I loved it, hands down. The author creates a rich, full and beautiful world for us to explore within the story. Everything she describes is easy to envision and the characters seem like real people. It’s so easy to get lost within the pages and have all sorts of internal debates with yourself. The whole book is very morally ambiguous and I believe that it is part of the point the book is trying to make. What’s the right thing to do? What’s wrong? Is there an in-between? Who is in the right within the story?
The basic spoiler-free premise, is a young couple live on a lighthouse off the coast of Australia in the 1920s. After several miscarriages, a boat washes ashore the island with a deceased man and an alive infant. The lighthouse couple decide to keep the child and the story is what follows in the book.
I’m going to keep this review short and sweet because there will probably be a surge in popularity following the release of the movie. This book is beautifully written and will make you think. It has rich and full characters, beautiful landscapes and a story-line that hooks you and doesn’t release until the book is over. I absolutely recommend this book to anyone, regardless of what genre you prefer (I prefer horror, but loved this one). You will not regret it!
The scene for most of the book is a desolate island off the coast of Australia in the 1920s. Tom is the lighthouse keeper and has recently come back from WW I. The lonely life as keeper of the lighthouse appeals to him; it gives him the routine and discipline that is helpful to assuage the guilt he feels that his own life was spared but so many of his friends died in the War. He marries Isabel, a young woman who has lived a protective life but thinks of life on this island as a romantic adventure. The couple very much wants a child but, unfortunately, Isabel has three miscarriages. One day a boat washes up on the shore with a dead man and a living three-month-old baby girl. Isabel says it is God’s will that they were given this miracle baby and pressures her husband into keeping it.
This book is about choices. Isabel feels she deserves the baby. Tom thinks it is wrong for them to keep it, but he goes against his better judgment and gives in to Isabel’s wishes. Because of this lack of moral integrity, they cause much pain to themselves and others and are estranged from each other.
It was hard for me to feel sympathetic to Isabel. In fact, I did not like her. (Tom was more appealing and loving). Isobel had three miscarriages, which is sad, but she did nothing to consult a doctor between them. She was irresponsible in not having a doctor examine her. Perhaps, her miscarriages could have been prevented if she had done so. Isabel selfishly kept the baby without any consideration for the real mother. The island was not far from civilization, and inquiries could have been made. Isabel had no remorse for keeping Lucy, the baby, even when the real mother was located. She justified keeping the baby away from her birth mother by saying it was better for Lucy not to be uprooted from the only parents she knew. Isabel was a selfish person who let her husband get blamed for keeping the baby. Only towards the very end of the book did she take some of the blame on herself. Tom did jail time for his part, whereas she ended up on probation in the care of her parents.

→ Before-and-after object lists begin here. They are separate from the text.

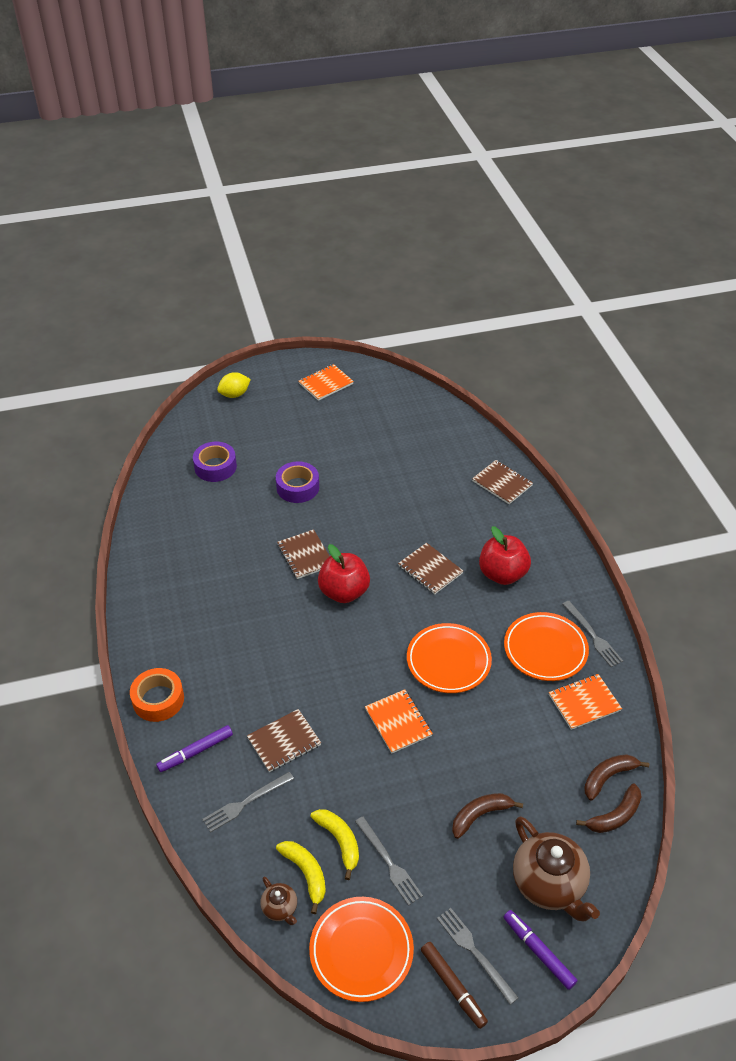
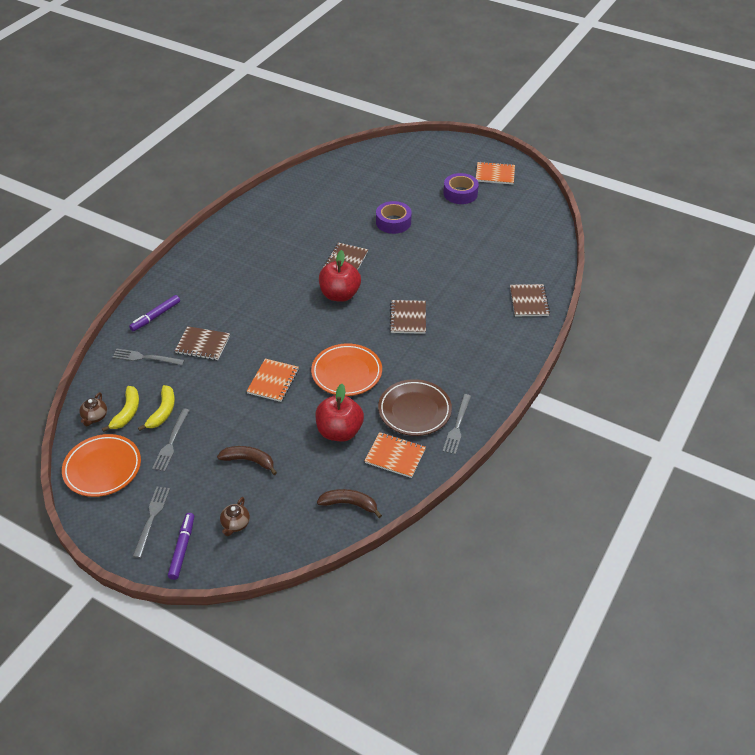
camera: 45 degrees right, 0 degrees up
orange tape [130,668,184,722] -> none
purple marker [156,725,233,772] -> purple marker turned 60 degrees counterclockwise [129,295,180,331]
purple tape [193,442,237,482] -> purple tape moved to [443,173,479,204]
yellow lemon [217,372,251,398] -> none
brown marker [421,942,488,1029] -> none
red apple [479,526,531,585] -> red apple moved to [315,384,364,441]
orange plate [504,612,589,681] -> brown plate [378,379,452,436]
brown teapot [513,816,600,921] -> brown teapot [220,497,250,536], size x0.48
brown banana [576,784,642,833] -> none

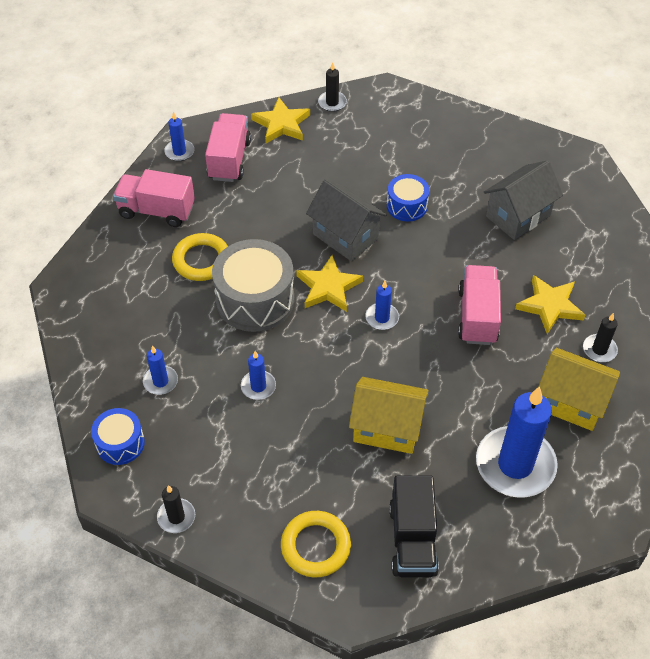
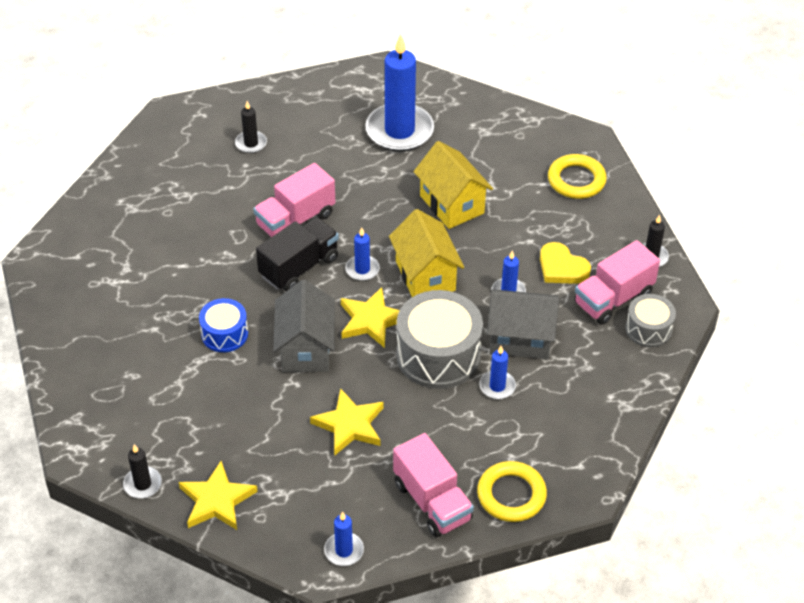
camera: 135 degrees left, 5 degrees down
blue drum [91,408,145,465] -> grey drum [626,294,676,347]
blue candle [143,346,178,395] -> blue candle moved to [479,346,516,399]
yellow ring [172,233,228,281] -> yellow ring moved to [477,461,547,522]
pink truck [205,113,251,182] -> pink truck moved to [574,240,660,325]
black truck [389,475,439,577] -> black truck moved to [256,217,339,291]
grey house [484,160,563,240] -> grey house moved to [487,289,559,359]
yellow star [515,275,585,334] -> yellow star moved to [310,388,384,456]
yellow house [538,348,620,431] -> yellow house moved to [389,209,464,297]
none -> yellow heart [540,242,591,284]

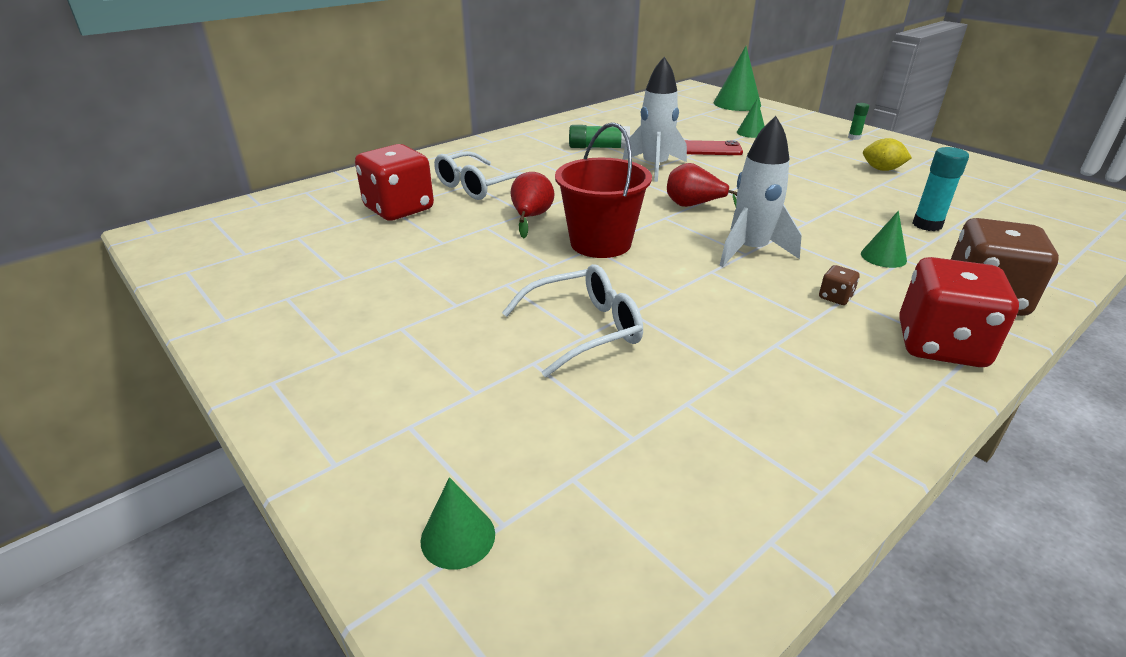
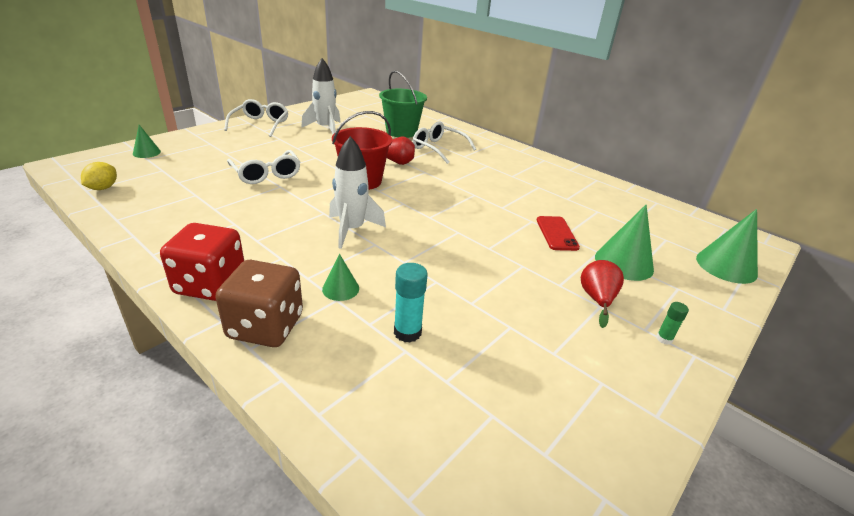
camera: 80 degrees right, 0 degrees up
red dice [355,144,434,221] -> green bucket [379,71,427,138]
green glue stick [569,125,630,149] -> none
white rocket [623,57,687,182] -> white rocket moved to [301,58,341,134]
red pear [667,163,737,207] -> red pear moved to [581,260,624,328]
green cone [737,98,765,138] -> green cone [595,205,654,281], size x1.80
brown dice [819,265,860,305] -> none
yellow lemon [863,138,912,171] -> yellow lemon moved to [81,162,117,190]
none -> white glasses [224,99,288,137]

During the convolutions of the plot, the right decision to make at a given time is called into question. Lucy is very happy with Isabel and Tom. Is it right to uproot her and return her to her birth mother, a stranger? Lucy goes through heartbreaking torment, as does her mother. However, eventually, the little girl adjusts to the birth family that loves her.
The last part of the book is somewhat redeeming because Tom and Isabel are living more honestly. However, it was hard for me to deeply immerse myself in the book when I could not identify with Isabel even though I have suffered a miscarriage as well.
This is the author’s first novel, so, perhaps, the second will be better.